TASK STATEMENT ▸
Only lines containing the word "permisos" belong in the answer; copy each one from the records.

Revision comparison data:
※

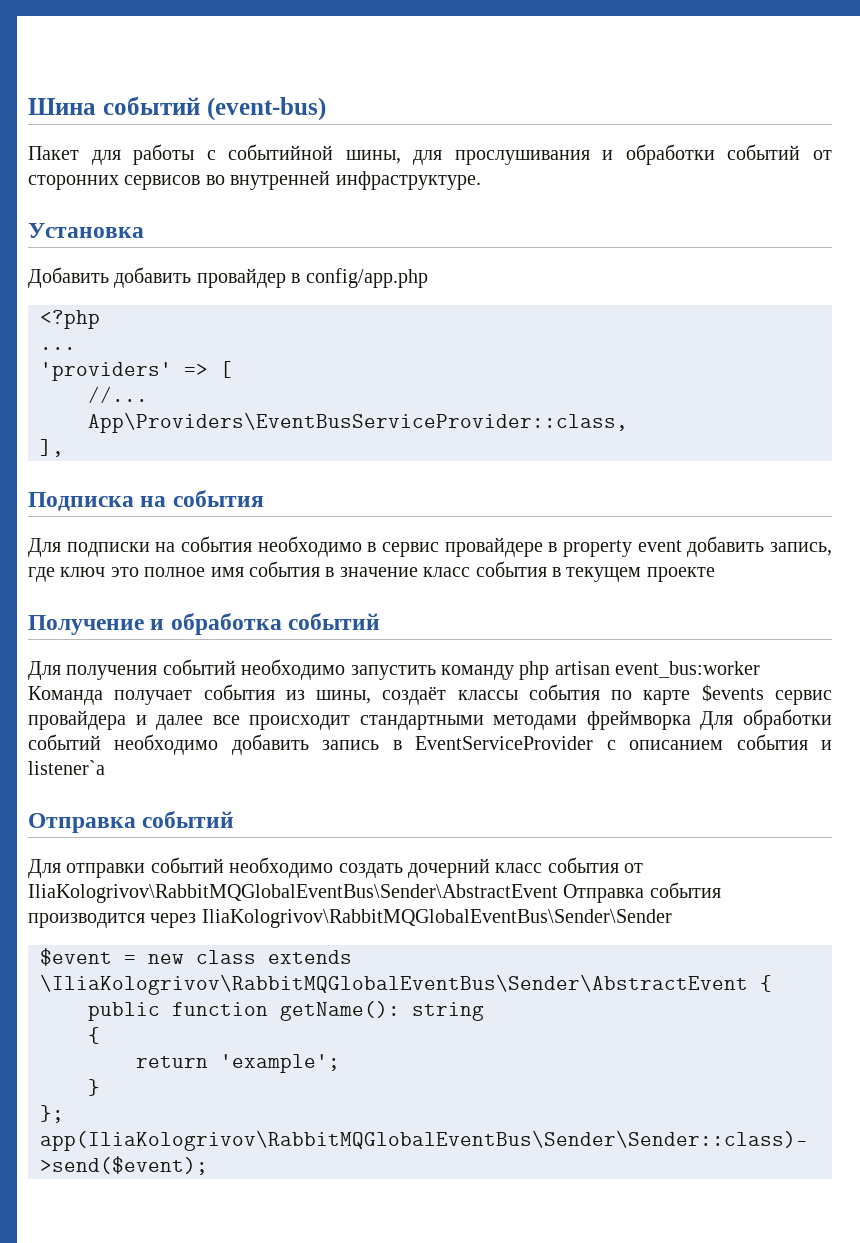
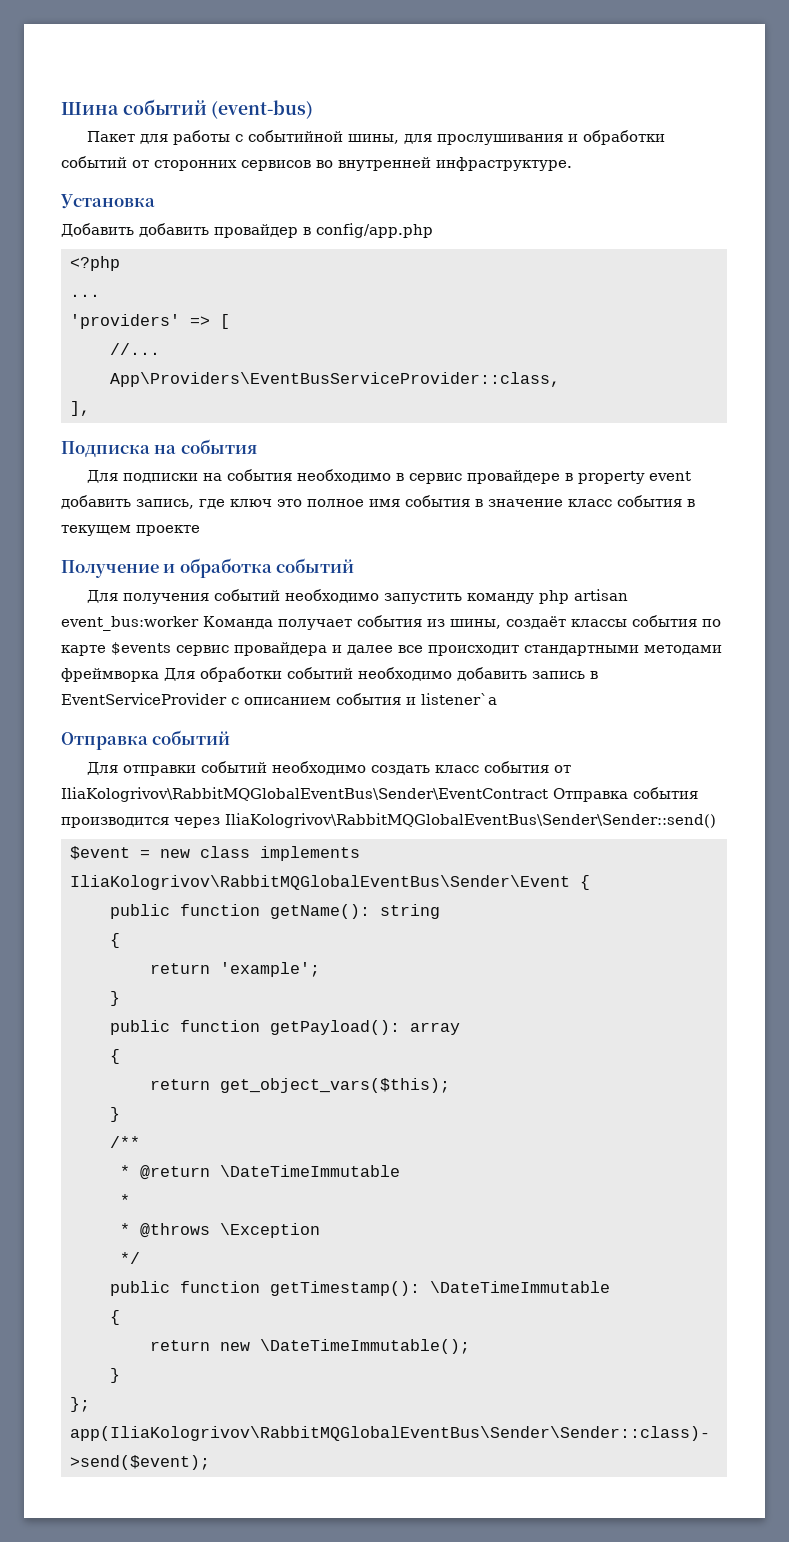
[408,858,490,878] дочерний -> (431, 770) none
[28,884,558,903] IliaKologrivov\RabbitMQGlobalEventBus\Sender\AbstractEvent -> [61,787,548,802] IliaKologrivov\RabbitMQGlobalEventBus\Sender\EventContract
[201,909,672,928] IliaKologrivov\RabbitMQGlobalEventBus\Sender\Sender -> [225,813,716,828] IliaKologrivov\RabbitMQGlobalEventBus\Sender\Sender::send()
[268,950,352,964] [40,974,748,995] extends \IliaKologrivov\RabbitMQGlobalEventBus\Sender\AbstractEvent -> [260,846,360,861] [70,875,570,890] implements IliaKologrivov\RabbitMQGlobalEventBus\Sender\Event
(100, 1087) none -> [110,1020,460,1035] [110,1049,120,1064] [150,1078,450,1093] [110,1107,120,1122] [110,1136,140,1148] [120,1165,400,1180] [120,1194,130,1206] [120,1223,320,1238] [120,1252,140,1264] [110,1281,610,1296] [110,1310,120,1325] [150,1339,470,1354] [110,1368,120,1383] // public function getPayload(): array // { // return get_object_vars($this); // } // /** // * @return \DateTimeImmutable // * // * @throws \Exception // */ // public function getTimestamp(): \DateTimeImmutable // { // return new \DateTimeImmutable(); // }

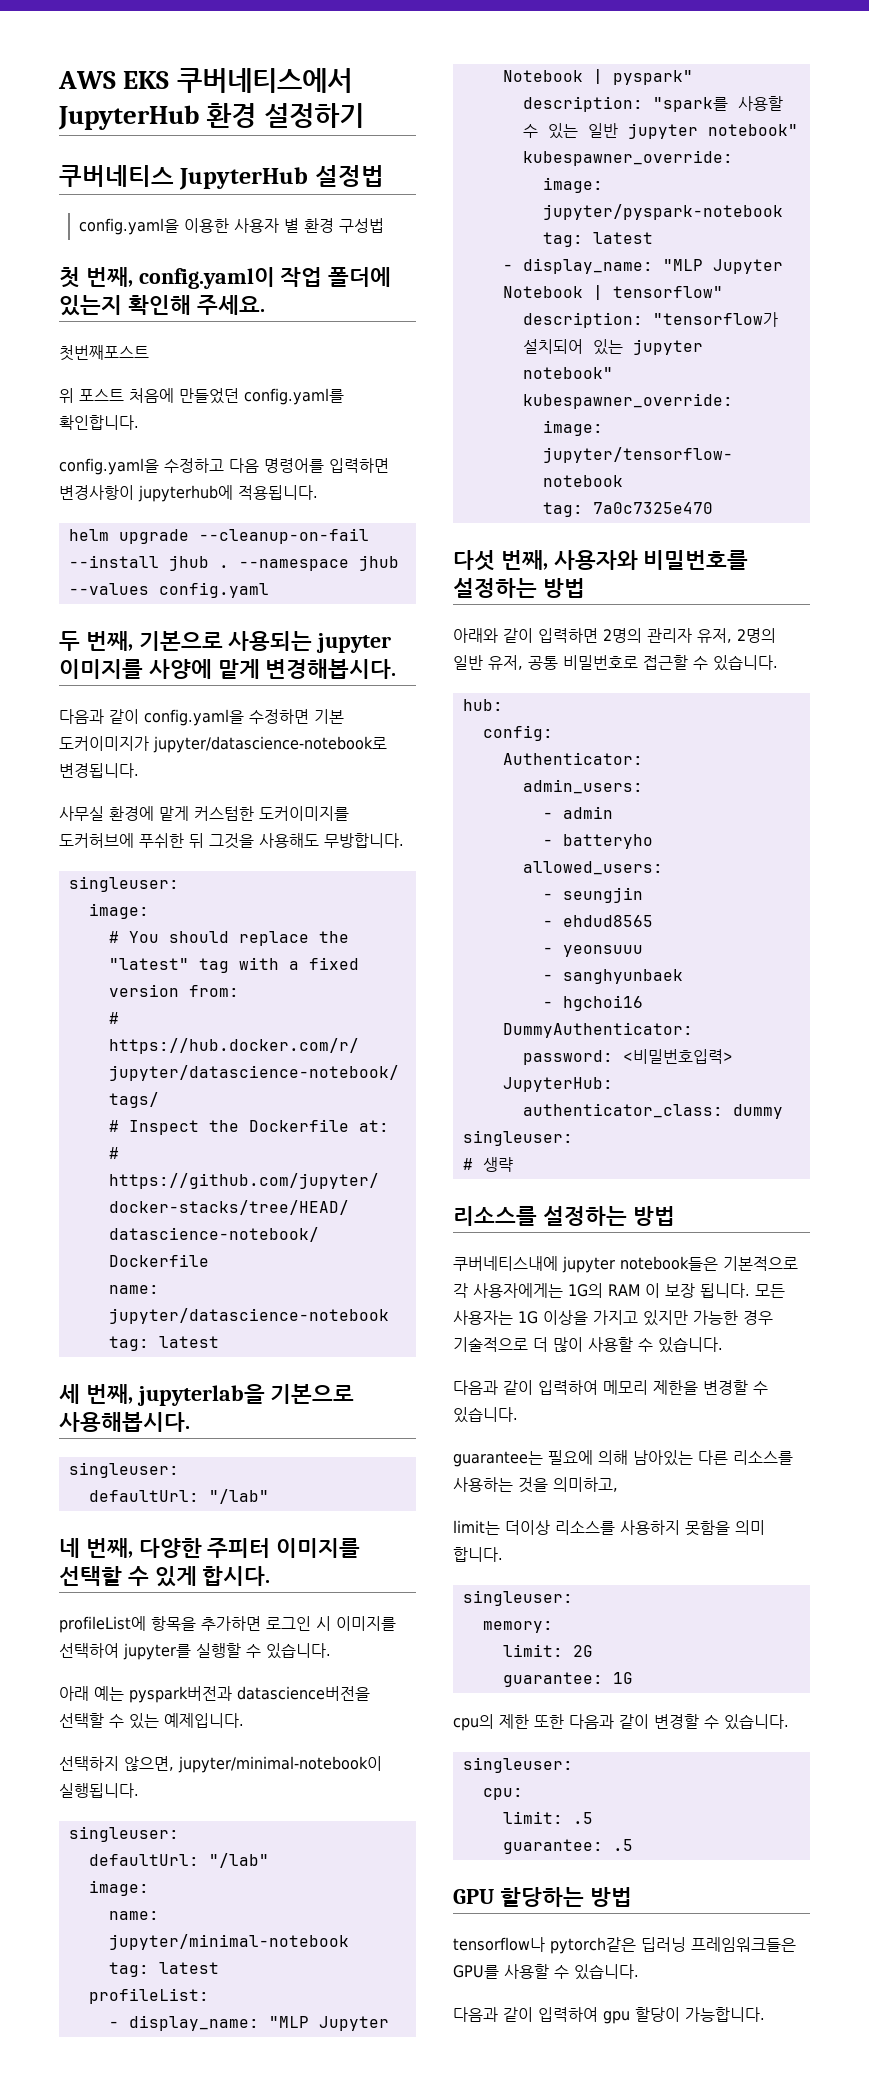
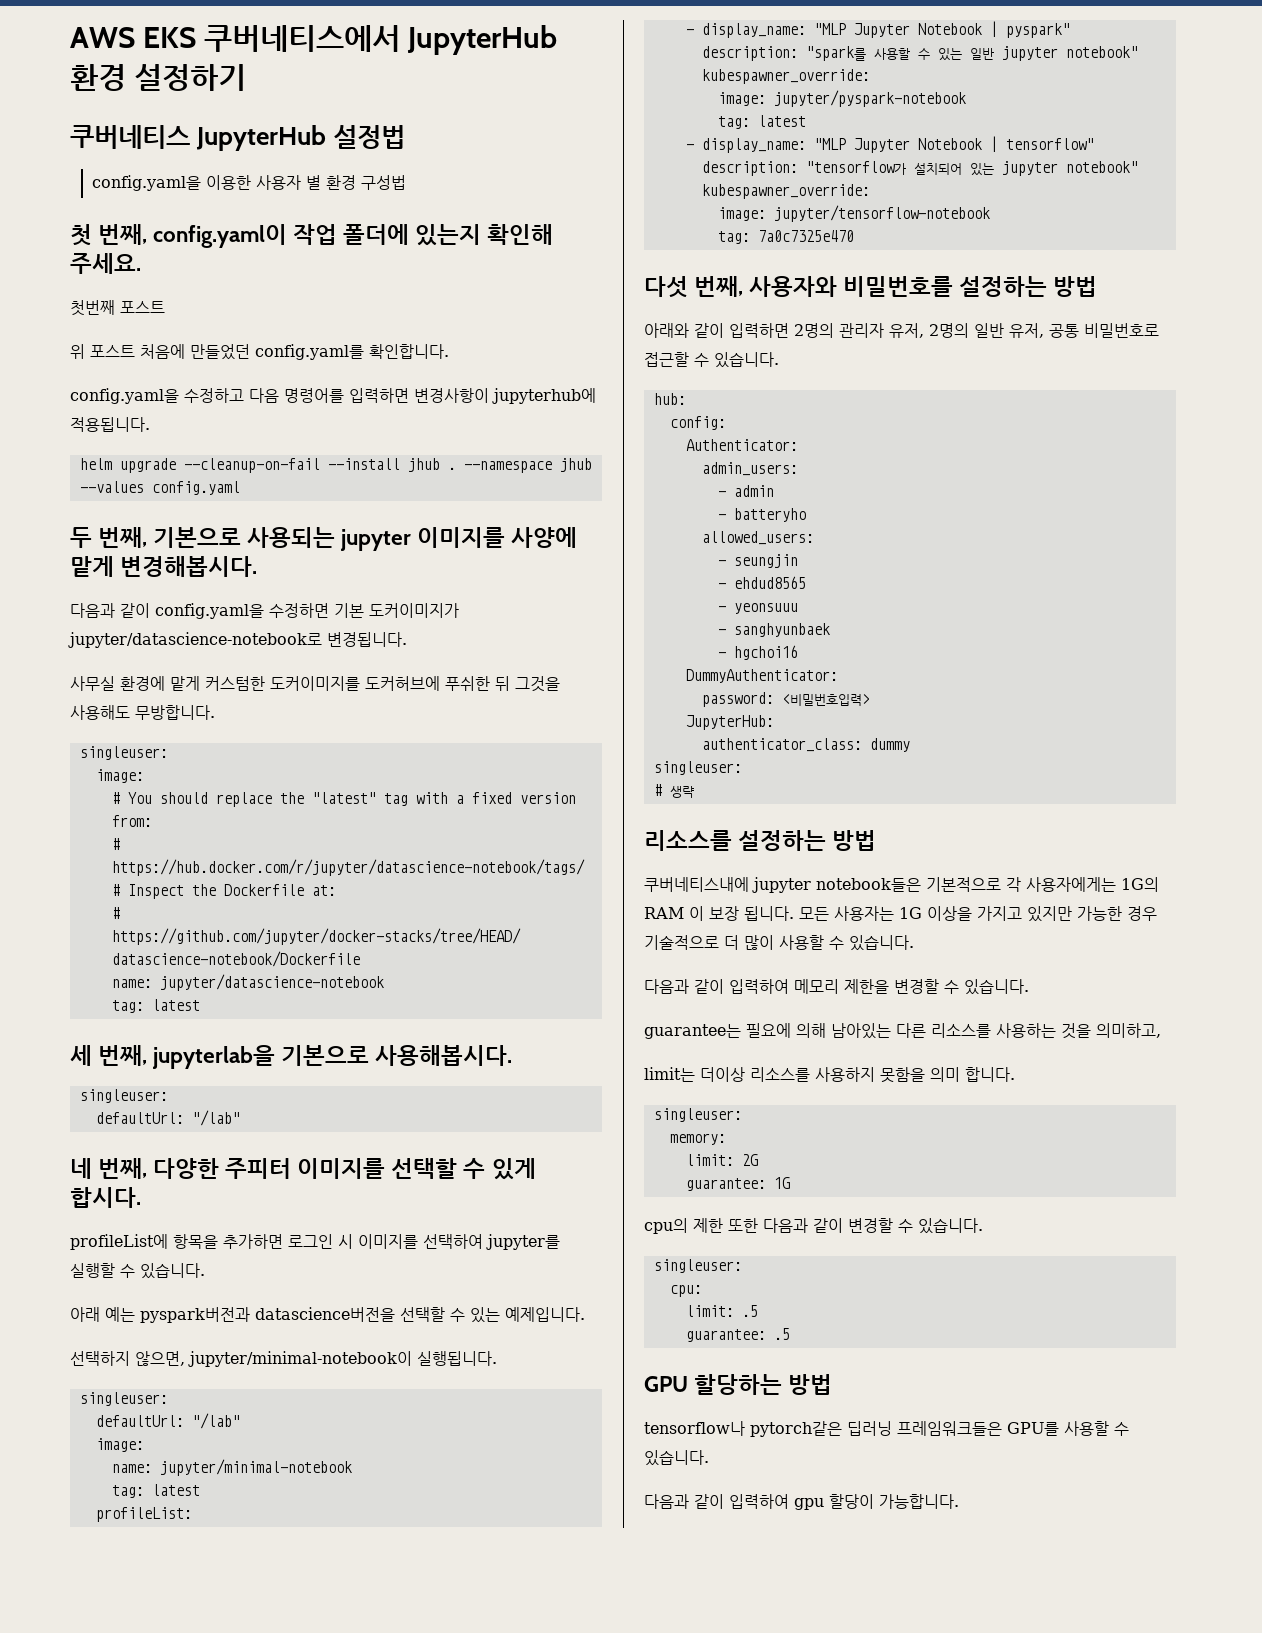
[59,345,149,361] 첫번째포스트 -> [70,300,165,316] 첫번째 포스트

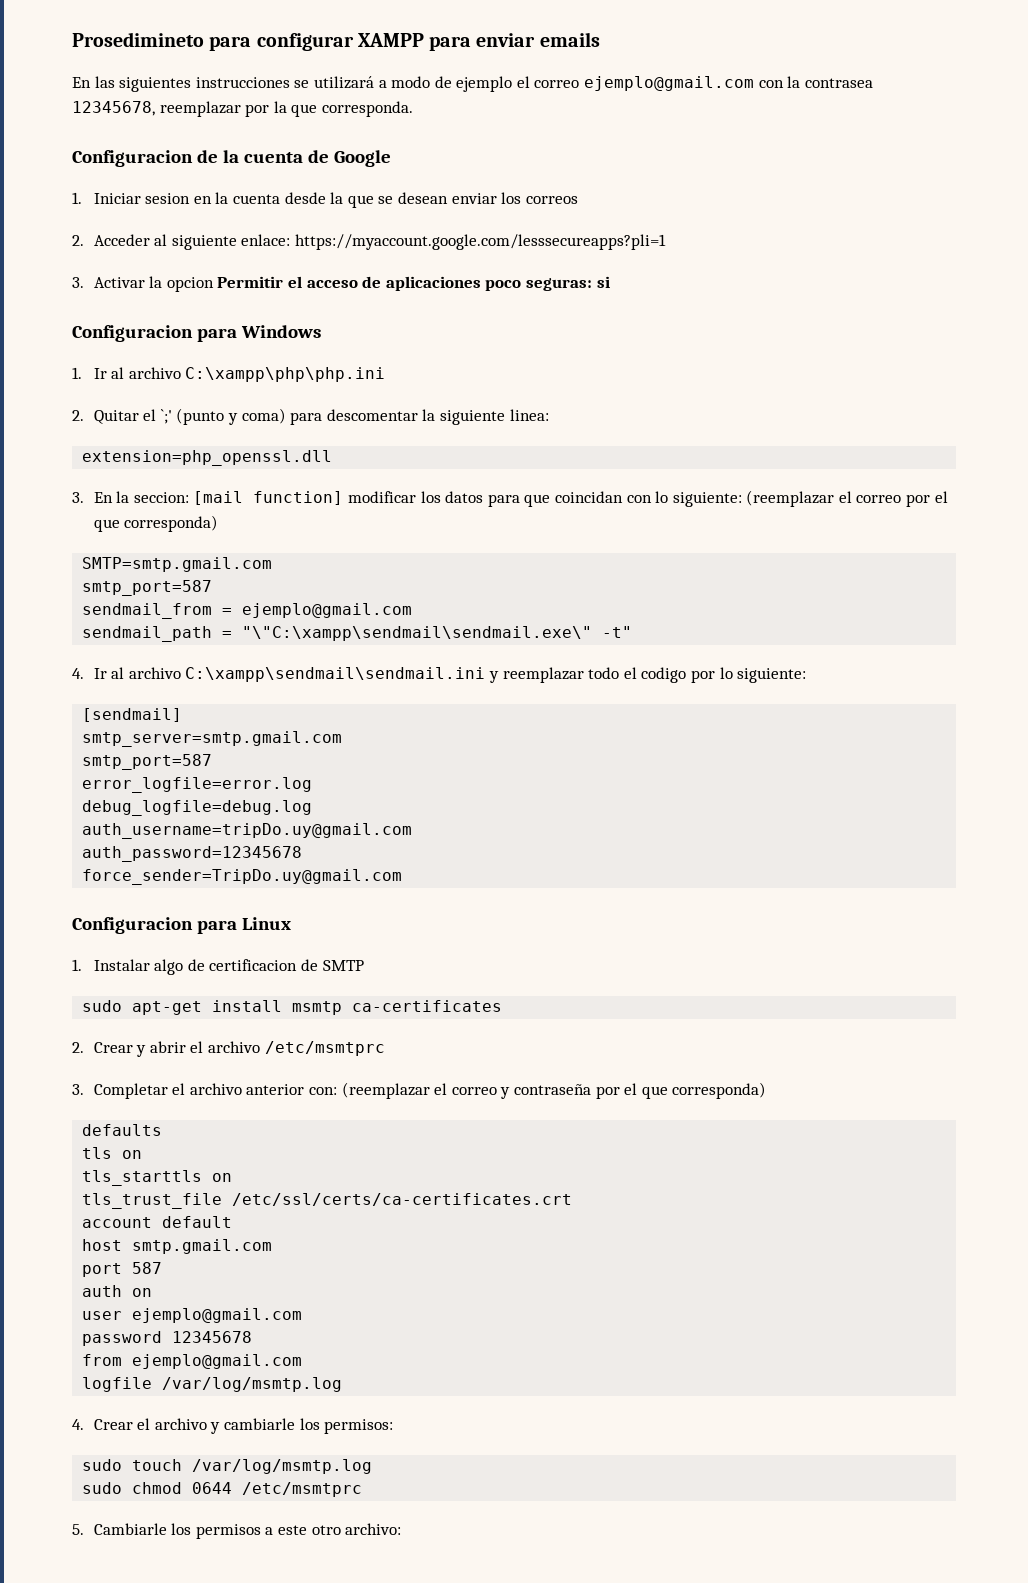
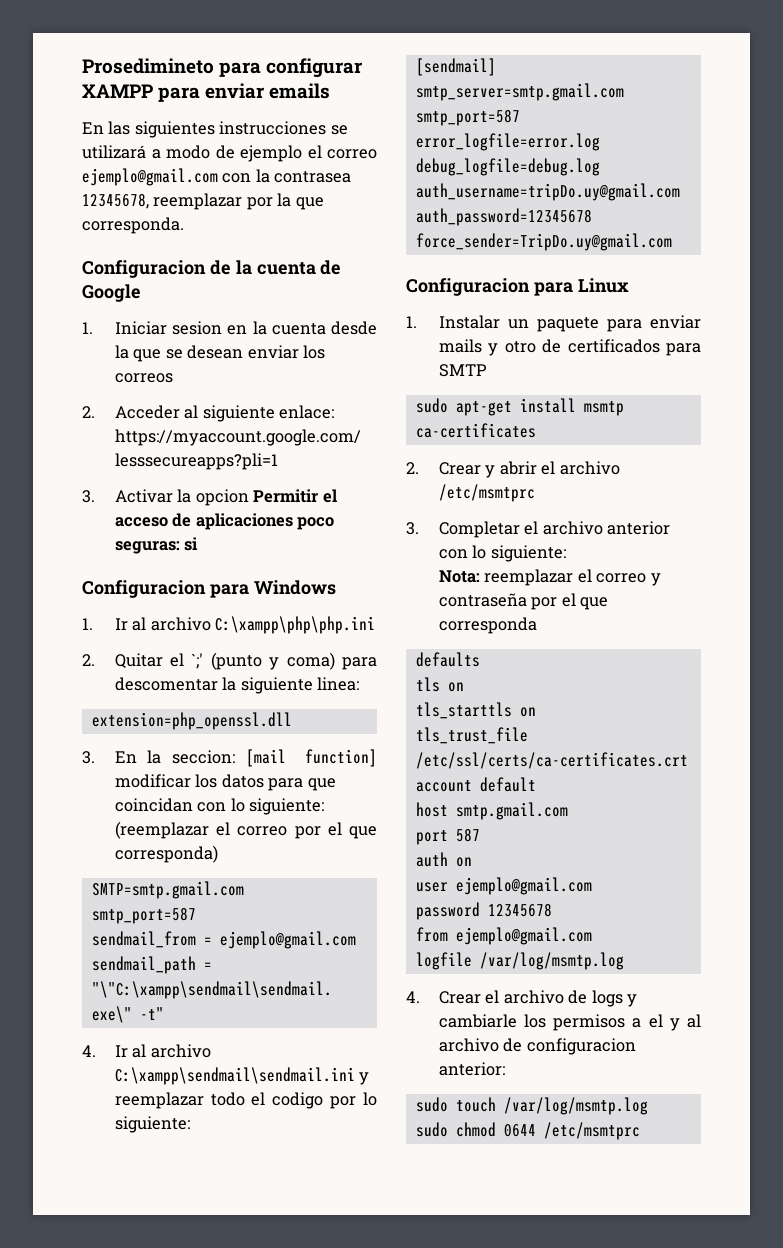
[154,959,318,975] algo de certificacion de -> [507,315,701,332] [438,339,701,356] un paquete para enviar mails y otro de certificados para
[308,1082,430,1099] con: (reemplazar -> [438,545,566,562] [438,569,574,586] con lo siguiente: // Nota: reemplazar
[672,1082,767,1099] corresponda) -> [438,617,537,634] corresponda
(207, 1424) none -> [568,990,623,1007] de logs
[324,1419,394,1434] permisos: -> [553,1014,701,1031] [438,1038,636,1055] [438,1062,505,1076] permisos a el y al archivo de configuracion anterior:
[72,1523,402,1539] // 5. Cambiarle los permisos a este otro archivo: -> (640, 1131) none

※

TASK SOLUTION ▸
[324,1419,394,1434] permisos: -> [553,1014,701,1031] [438,1038,636,1055] [438,1062,505,1076] permisos a el y al archivo de configuracion anterior:
[72,1523,402,1539] // 5. Cambiarle los permisos a este otro archivo: -> (640, 1131) none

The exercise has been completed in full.